Scientists say a huge object flying close to Earth could be an alien spacecraft
You'd think that all the space sci-fi novels and film have us well-prepped for the day aliens descend down to our little, insignificant planet that is but a fraction of a speck in our observable universe. But nope, the scientists are losing their cool and getting all giddy with excitement while I know I'm looking around with panic in my eyes plotting the escape from my desk to go and get my apocalypse supplies.
Apparently, scientists are beginning to speculate that the massive object that's been flying past earth for almost two months could be an alien spacecraft. It was first spotted in October after making a bold entrance to our solar system coming from interstellar space at a cool 300,000km/h – at least.

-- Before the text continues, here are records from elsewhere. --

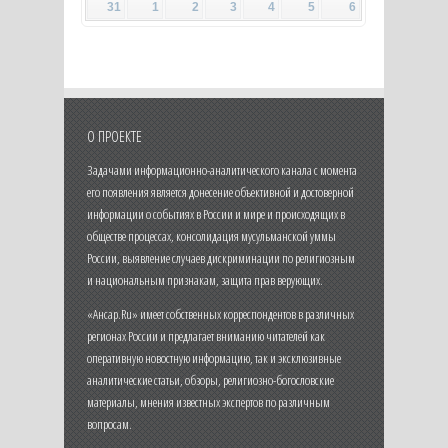
31
1
2
3
4
5
6
О ПРОЕКТЕ
Задачами информационно-аналитического канала с момента
его появления является донесение объективной и достоверной
информации о событиях в России и мире и происходящих в
обществе процессах, консолидация мусульманской уммы
России, выявление случаев дискриминации по религиозным
и национальным признакам, защита прав верующих.
«Ансар.Ru» имеет собственных корреспондентов в различных
регионах России и предлагает вниманию читателей как
оперативную новостную информацию, так и эксклюзивные
аналитические статьи, обзоры, религиозно-богословские
материалы, мнения известных экспертов по различным
вопросам.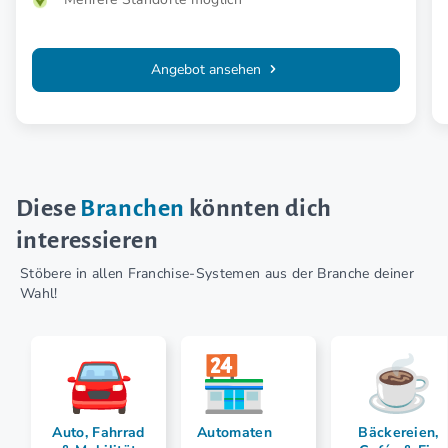
Angebot ansehen
Diese
Branchen
könnten dich
interessieren
Stöbere in allen Franchise-Systemen aus der Branche deiner
Wahl!
Auto, Fahrrad
Automaten
Bäckereien,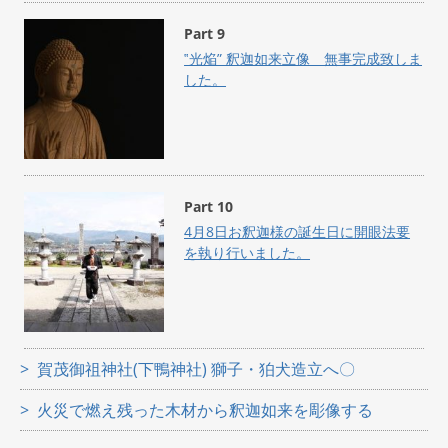
Part 9
‟光焔” 釈迦如来立像 無事完成致しま
した。
Part 10
4月8日お釈迦様の誕生日に開眼法要
を執り行いました。
賀茂御祖神社(下鴨神社) 獅子・狛犬造立へ〇
火災で燃え残った木材から釈迦如来を彫像する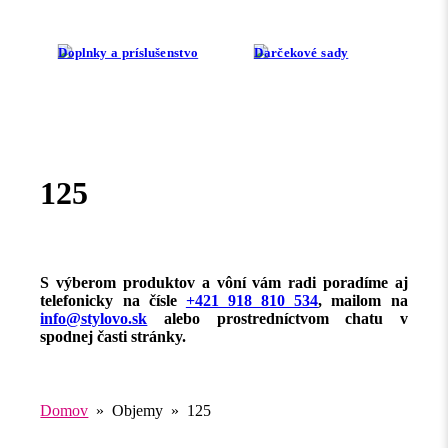
Doplnky a príslušenstvo
Darčekové sady
125
S výberom produktov a vôní vám radi poradíme aj
telefonicky na čísle
+421 918 810 534
, mailom na
info@stylovo.sk
alebo
prostredníctvom chatu
v
spodnej časti stránky.
Domov
» Objemy » 125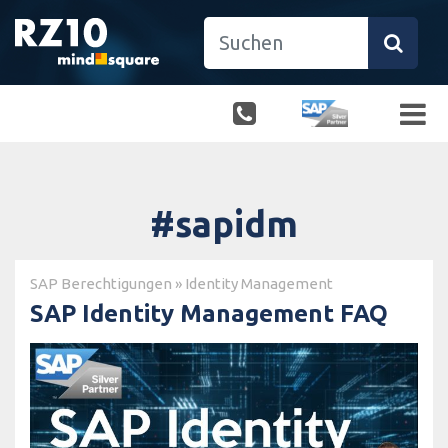
#sapidm
SAP Berechtigungen
»
Identity Management
SAP Identity Management FAQ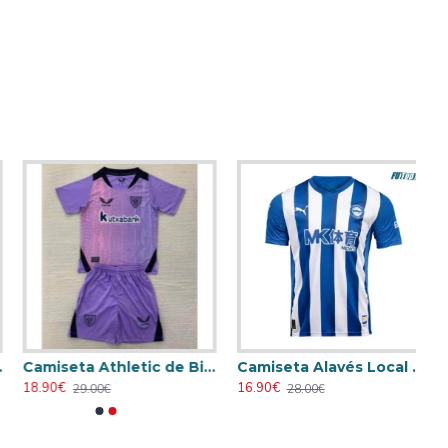
Camiseta Athletic de Bilbao 2024/2025 Alternativo Niño Kit
Camiseta Alavés Local 2025/2026 Azul/Blanco con Parche La Liga
18.90€
16.90€
29.00€
28.00€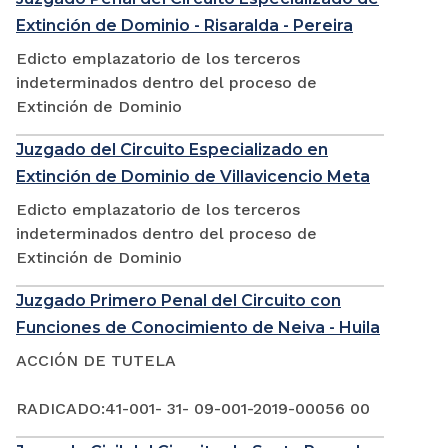
Extinción de Dominio - Risaralda - Pereira
Edicto emplazatorio de los terceros
indeterminados dentro del proceso de
Extinción de Dominio
Juzgado del Circuito Especializado en
Extinción de Dominio de Villavicencio Meta
Edicto emplazatorio de los terceros
indeterminados dentro del proceso de
Extinción de Dominio
Juzgado Primero Penal del Circuito con
Funciones de Conocimiento de Neiva - Huila
ACCIÓN DE TUTELA
RADICADO:41-001- 31- 09-001-2019-00056 00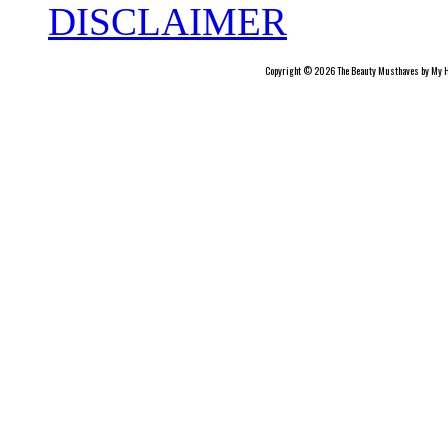
DISCLAIMER
Copyright © 2026 The Beauty Musthaves by My H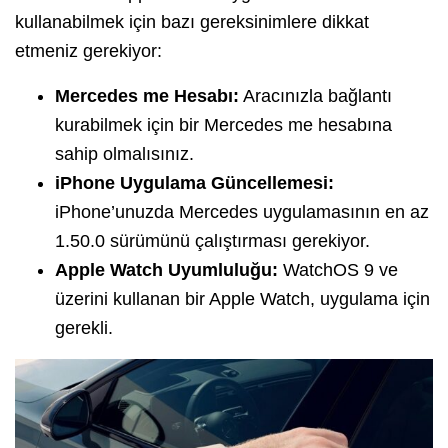
kullanabilmek için bazı gereksinimlere dikkat
etmeniz gerekiyor:
Mercedes me Hesabı:
Aracınızla bağlantı
kurabilmek için bir Mercedes me hesabına
sahip olmalısınız.
iPhone Uygulama Güncellemesi:
iPhone’unuzda Mercedes uygulamasının en az
1.50.0 sürümünü çalıştırması gerekiyor.
Apple Watch Uyumluluğu:
WatchOS 9 ve
üzerini kullanan bir Apple Watch, uygulama için
gerekli.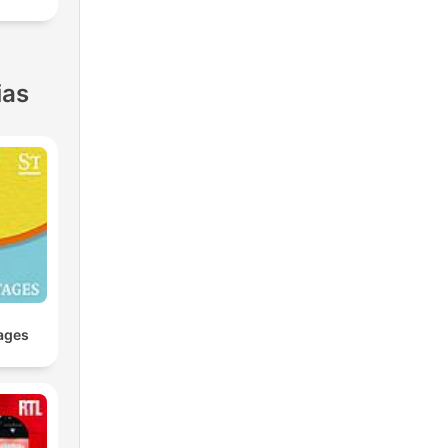
ias
ages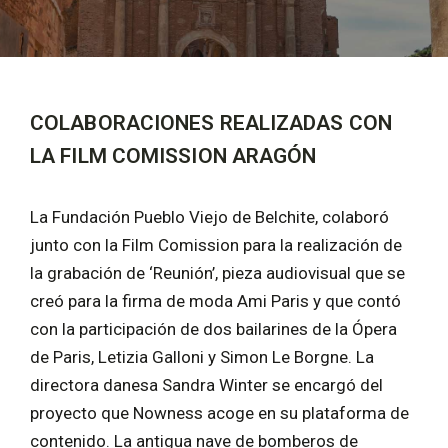
COLABORACIONES REALIZADAS CON
LA FILM COMISSION ARAGÓN
La Fundación Pueblo Viejo de Belchite, colaboró
junto con la Film Comission para la realización de
la grabación de ‘Reunión’, pieza audiovisual que se
creó para la firma de moda Ami Paris y que contó
con la participación de dos bailarines de la Ópera
de Paris, Letizia Galloni y Simon Le Borgne. La
directora danesa Sandra Winter se encargó del
proyecto que Nowness acoge en su plataforma de
contenido. La antigua nave de bomberos de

The thing has been named Oumuamua, and it looks to be hundreds of metres long but only one-tenth as wide. It's the first foreign object to come from another part of the galaxy to our own system, and while researchers first thought it was just a weird asteroid due to its unusually long cigar shape, now they're saying it might hail from some far away extra-terrestrial civilisation. SpoOoOoky.
Its unique shape is unlike any asteroid we've ever seen, and some are even pointing out the shape would be particularly well-designed for an interstellar spacecraft because it minimises friction and would have a better chance of navigating through interstellar gas and dust.
This kind of cigar shape hasn't been seen before in space, and it doesn't look like any kind of natural formation from our own solar system. This is what drew The Breakthrough Listen project to it – an organisation that searches for signs of extraterrestrial life founded by the Royal Society in London.
Advisor to the project and professor of astronomy at Harvard University, Avi Loeb, told The Guardian that they're keen to check if it has any kind of communicative capability.
"Most likely it is of natural origin, but because it is so peculiar, we would like to check if it has any sign of artificial origin, such as radio emissions," Loeb said. "If we do detect a signal that appears artificial in origin, we’ll know immediately."
"It’s curious that the first object we see from outside the solar system looks like that,” he said of its unique cylindrical shape. Curious indeed.
“It would be prudent just to check and look for signals,” Loeb continued. “Even if we find an artefact that was left over and there are no signs of life on it, that would be the greatest thrill I can imagine having in my lifetime.”
Researchers from the Search for Extra-Terrestrial Intelligence (SETI), who fund Breakthrough Listen, are setting up their mega-powerful Green Bank radio telescope in West Virginia in the US to get a better look at Oumuamua. They'll be able to track the fast-moving object flying nearby, and they're looking for possible artificial transmitters in particular.
These are exciting times, folks! Now run along and go and get your Spam and water supplies before anything too dramatic happens.